EXERCISE DATA START

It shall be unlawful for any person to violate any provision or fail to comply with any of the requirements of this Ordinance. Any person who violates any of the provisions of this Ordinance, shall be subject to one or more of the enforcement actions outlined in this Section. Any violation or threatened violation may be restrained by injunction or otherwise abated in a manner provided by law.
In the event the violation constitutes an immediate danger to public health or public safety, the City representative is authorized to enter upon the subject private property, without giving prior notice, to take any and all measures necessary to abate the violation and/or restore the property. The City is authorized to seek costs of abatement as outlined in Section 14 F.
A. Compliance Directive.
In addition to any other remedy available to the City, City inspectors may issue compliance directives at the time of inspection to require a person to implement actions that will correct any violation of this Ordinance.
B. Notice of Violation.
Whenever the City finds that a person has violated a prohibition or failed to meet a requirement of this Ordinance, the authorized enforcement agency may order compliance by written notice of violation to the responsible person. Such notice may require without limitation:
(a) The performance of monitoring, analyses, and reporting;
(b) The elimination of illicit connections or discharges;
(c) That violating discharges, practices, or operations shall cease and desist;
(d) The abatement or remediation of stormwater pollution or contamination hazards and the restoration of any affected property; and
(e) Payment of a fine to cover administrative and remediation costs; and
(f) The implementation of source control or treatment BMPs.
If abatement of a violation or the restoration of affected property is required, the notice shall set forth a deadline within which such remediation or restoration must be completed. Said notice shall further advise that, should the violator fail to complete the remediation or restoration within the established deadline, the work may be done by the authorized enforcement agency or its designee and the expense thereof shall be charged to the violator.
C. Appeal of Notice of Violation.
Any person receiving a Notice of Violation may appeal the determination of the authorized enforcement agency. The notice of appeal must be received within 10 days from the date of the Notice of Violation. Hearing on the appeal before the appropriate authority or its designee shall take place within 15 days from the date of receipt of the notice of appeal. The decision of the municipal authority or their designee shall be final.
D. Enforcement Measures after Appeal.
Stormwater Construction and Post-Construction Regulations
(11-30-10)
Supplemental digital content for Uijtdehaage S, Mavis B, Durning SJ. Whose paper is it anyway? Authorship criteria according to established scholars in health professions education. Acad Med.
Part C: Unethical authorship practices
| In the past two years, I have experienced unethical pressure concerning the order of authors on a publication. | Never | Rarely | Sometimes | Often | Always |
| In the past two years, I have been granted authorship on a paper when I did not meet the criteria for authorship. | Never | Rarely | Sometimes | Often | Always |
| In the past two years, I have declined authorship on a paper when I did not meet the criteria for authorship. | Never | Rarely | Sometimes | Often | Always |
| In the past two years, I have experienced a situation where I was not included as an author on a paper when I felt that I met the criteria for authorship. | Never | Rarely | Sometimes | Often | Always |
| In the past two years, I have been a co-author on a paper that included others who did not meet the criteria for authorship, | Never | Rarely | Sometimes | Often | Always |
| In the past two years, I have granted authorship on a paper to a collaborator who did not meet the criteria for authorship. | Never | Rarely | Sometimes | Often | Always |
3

EXERCISE DATA END

YOUR ASSIGNMENT: Retype all the data. Nothing may be left out or altered.

RESULT OF THE EXERCISE:
It shall be unlawful for any person to violate any provision or fail to comply with any of the requirements of this Ordinance. Any person who violates any of the provisions of this Ordinance, shall be subject to one or more of the enforcement actions outlined in this Section. Any violation or threatened violation may be restrained by injunction or otherwise abated in a manner provided by law.
In the event the violation constitutes an immediate danger to public health or public safety, the City representative is authorized to enter upon the subject private property, without giving prior notice, to take any and all measures necessary to abate the violation and/or restore the property. The City is authorized to seek costs of abatement as outlined in Section 14 F.
A. Compliance Directive.
In addition to any other remedy available to the City, City inspectors may issue compliance directives at the time of inspection to require a person to implement actions that will correct any violation of this Ordinance.
B. Notice of Violation.
Whenever the City finds that a person has violated a prohibition or failed to meet a requirement of this Ordinance, the authorized enforcement agency may order compliance by written notice of violation to the responsible person. Such notice may require without limitation:
(a) The performance of monitoring, analyses, and reporting;
(b) The elimination of illicit connections or discharges;
(c) That violating discharges, practices, or operations shall cease and desist;
(d) The abatement or remediation of stormwater pollution or contamination hazards and the restoration of any affected property; and
(e) Payment of a fine to cover administrative and remediation costs; and
(f) The implementation of source control or treatment BMPs.
If abatement of a violation or the restoration of affected property is required, the notice shall set forth a deadline within which such remediation or restoration must be completed. Said notice shall further advise that, should the violator fail to complete the remediation or restoration within the established deadline, the work may be done by the authorized enforcement agency or its designee and the expense thereof shall be charged to the violator.
C. Appeal of Notice of Violation.
Any person receiving a Notice of Violation may appeal the determination of the authorized enforcement agency. The notice of appeal must be received within 10 days from the date of the Notice of Violation. Hearing on the appeal before the appropriate authority or its designee shall take place within 15 days from the date of receipt of the notice of appeal. The decision of the municipal authority or their designee shall be final.
D. Enforcement Measures after Appeal.
Stormwater Construction and Post-Construction Regulations
(11-30-10)
Supplemental digital content for Uijtdehaage S, Mavis B, Durning SJ. Whose paper is it anyway? Authorship criteria according to established scholars in health professions education. Acad Med.
Part C: Unethical authorship practices
| In the past two years, I have experienced unethical pressure concerning the order of authors on a publication. | Never | Rarely | Sometimes | Often | Always |
| In the past two years, I have been granted authorship on a paper when I did not meet the criteria for authorship. | Never | Rarely | Sometimes | Often | Always |
| In the past two years, I have declined authorship on a paper when I did not meet the criteria for authorship. | Never | Rarely | Sometimes | Often | Always |
| In the past two years, I have experienced a situation where I was not included as an author on a paper when I felt that I met the criteria for authorship. | Never | Rarely | Sometimes | Often | Always |
| In the past two years, I have been a co-author on a paper that included others who did not meet the criteria for authorship, | Never | Rarely | Sometimes | Often | Always |
| In the past two years, I have granted authorship on a paper to a collaborator who did not meet the criteria for authorship. | Never | Rarely | Sometimes | Often | Always |
3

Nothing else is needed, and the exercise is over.